Almost 25 years ago James Lovelock called the Earth Gaia. Now, he says, global warming means Gaia faces imminent catastrophe.

Your new book is called The Revenge of Gaia. You've said your view of Gaia as a self-regulating organism was intuitive. What insight gave birth to it?

It all occurred 40 years when I was working at the NASA Jet Propulsion Laboratory. An astronomer came in with some infrared analysis of Mars and Venus, showing that they were probably lifeless planets, because of their atmospheres. The Earth has an extraordinarily remarkable atmosphere, with a mixture of gases. Then the intuition came—my goodness, ours is a planet regulating its own climate, always comfortable for whatever is the contemporary biosphere, not just adapting to the environment, but changing it.

You make a controversial call for greater dependence on nuclear power as the most viable short-term solution for cutting back on carbon-based fuels and dealing with global warming. What's your thinking?

I'm no great nuclear fanatic. I think nuclear power is a good solution for certain countries. Not Iceland, with its thermal power, or Norway, with its hydroelectric power. But countries like Britain and Germany and to a lesser extent the United States need the security of energy supplies, a backup to keep electricity going until other sources are available. And, my goodness, if power were out for a major city like London or New York, they would be lifeless in a matter of weeks.

The Kyoto Treaty: flawed failure or important first step?

Oh, flawed. I see it as a good try by politicians—but equivalent to the Munich Treaty of 1938: a measure by politicians to show they were attempting to deal with a crisis, but not really a serious effort.

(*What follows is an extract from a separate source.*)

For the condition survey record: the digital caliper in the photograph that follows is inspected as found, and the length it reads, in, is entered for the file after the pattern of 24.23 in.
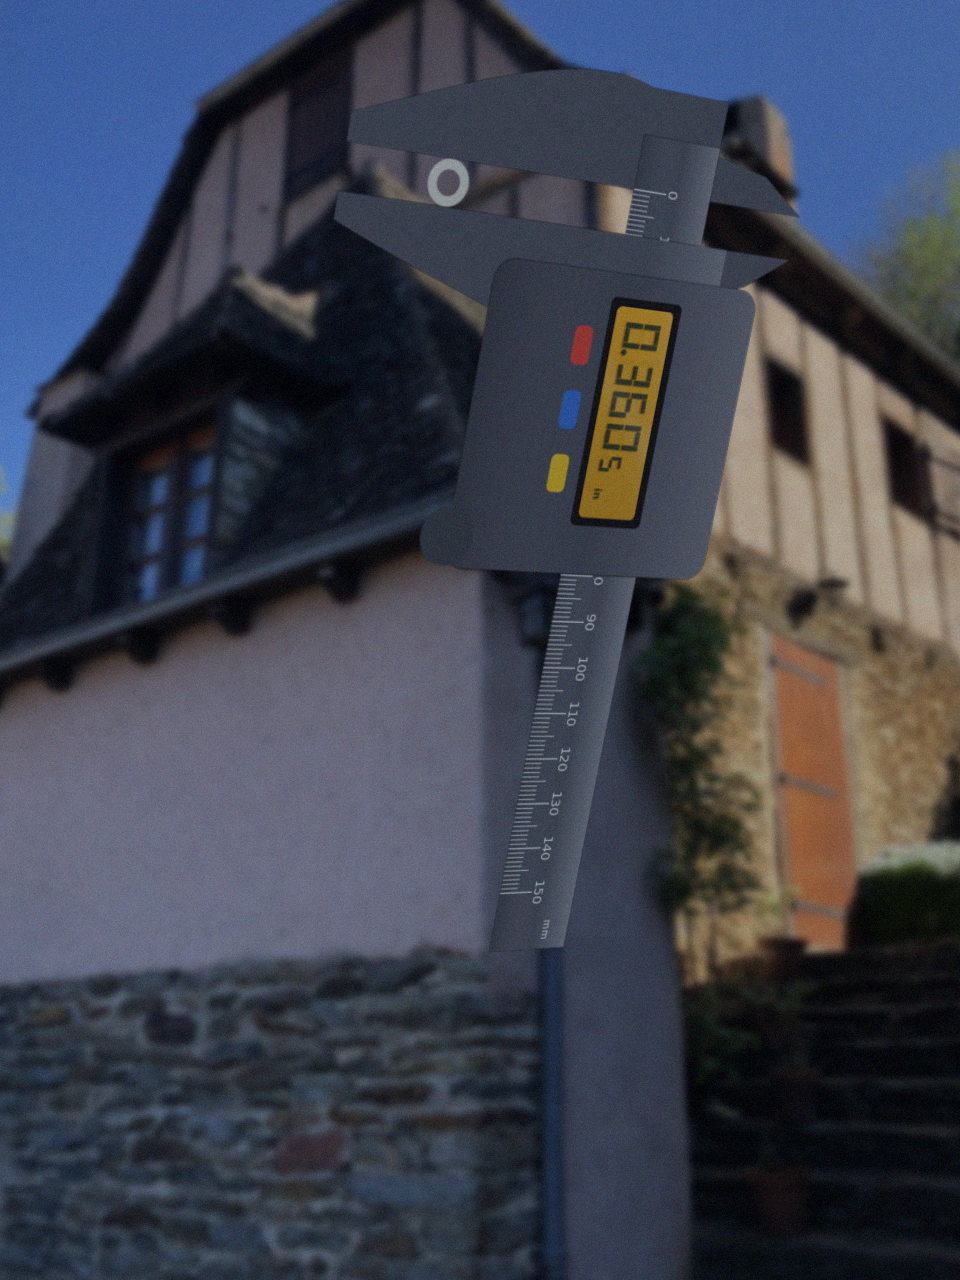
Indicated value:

How close to the brink of environmental catastrophe is the world?

Opinions vary. Personally, I have a top-down view. Specialists only see a bit of the story—glaciologists see the glaciers melting, people who are working on tropical forests see them vanishing, but they don't always talk to each other. When you put it all together, the picture is very grim.

Given your prognosis, do you wish you could be around for another 100 years to see how things shake out?

That's an intriguing thought! Well, of course I do. Every scientist would be privileged to be present at a major ecological event. There hasn't been anything like what's happening now for 55 million years, when fossil evidence suggests that because of a rise in the Earth's temperature nearly all life migrated towards the Poles for the next 200,000 years.